Gain, in the form of ordinary income, is realized in many surrender, redemption, or maturity situations. Understanding them will help you back a better financial decision regarding your chosen policies. These include:
- Lump sum cash-in – The excess of the amount received by a policyholder in the complete redemption or surrender of a policy) over the policyowner’s investment in the contract (i.e., cost) is taxable as ordinary income. The policyowner determines the amount of lump sum payable and then subtracts from it the cost of the contract. A lump sum generally includes the cash value of paid-up additions, dividend accumulations, termination dividend, and unrepaid policy loans.

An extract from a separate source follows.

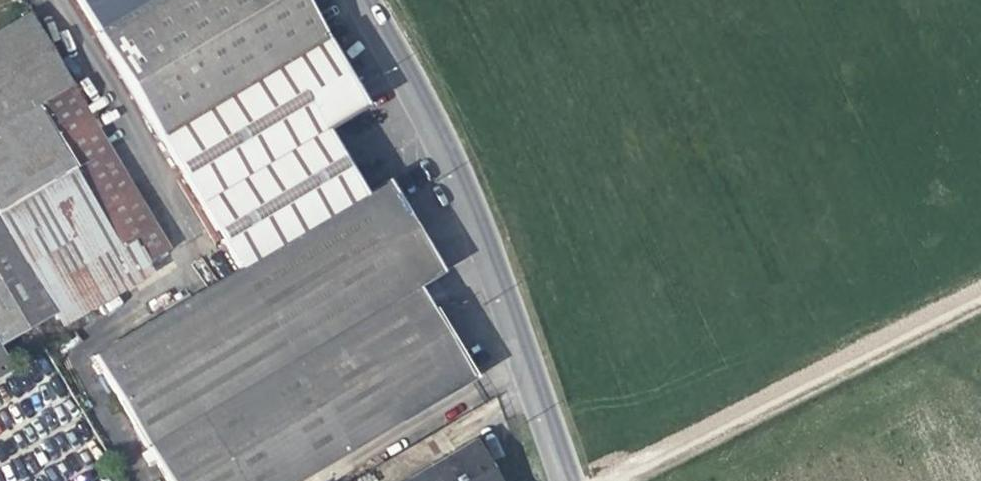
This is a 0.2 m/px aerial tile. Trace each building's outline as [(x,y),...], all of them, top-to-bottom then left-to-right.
[(156,139),(319,43),(293,0),(74,0),(95,35),(94,35),(156,139)] [(49,314),(164,250),(28,16),(0,32),(0,230),(49,314)] [(319,43),(156,139),(221,247),(235,271),(360,198),(319,130),(358,107),(319,43)] [(192,421),(410,290),(437,274),(384,184),(360,198),(235,271),(210,286),(88,358),(162,480),(228,480),(192,421)] [(0,230),(0,342),(49,314),(0,230)] [(174,265),(164,250),(50,316),(59,332),(174,265)] [(410,290),(192,421),(228,480),(295,480),(462,382),(422,311),(410,290)] [(466,445),(405,480),(487,480),(466,445)]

Any interest previously paid on policy dividends that has already been taxed reduces taxable amount of the lump sum. Generally, cost means net premiums (gross premiums less the total of tax-free dividends received by the policyowner). Any dividends paid by the insurer that were accumulated at interest or used to purchase paid-up additional insurance must be included in the lump sum amount as part of the policyowner’s cost.
- Policy maturity – Older cash value life insurance policies are typically set to mature at age 95 or 100. This means that if the insured is still alive at that age, the policy matures and the cash value is paid to the policy owner in lieu of the death benefit. The amount received would be taxed as discussed above instead of being received as a tax-free death benefit. Due to longer life expectancies, many life insurance carriers have added policy maturity extension riders to their older policies to prevent them from maturing at age 95 or 100 and thus causing adverse tax consequences to the policy owner. Newer products avoid the problem by maturing at much older ages, such as age 120.
- Interest-only option – If the lifetime proceeds are left intact with the insurer to earn interest, that interest is taxable each year as received or credited. The gain on the proceeds is taxable immediately (assuming it can be withdrawn by the policyowner) even if the “interest-only” election is made prior to surrender or maturity.
A policyowner’s investment in the contract is defined as the total premiums (or other consideration) paid less the total amount of nontaxable distributions (i.e., dividends, unrepaid loans, and tax free withdrawals) received.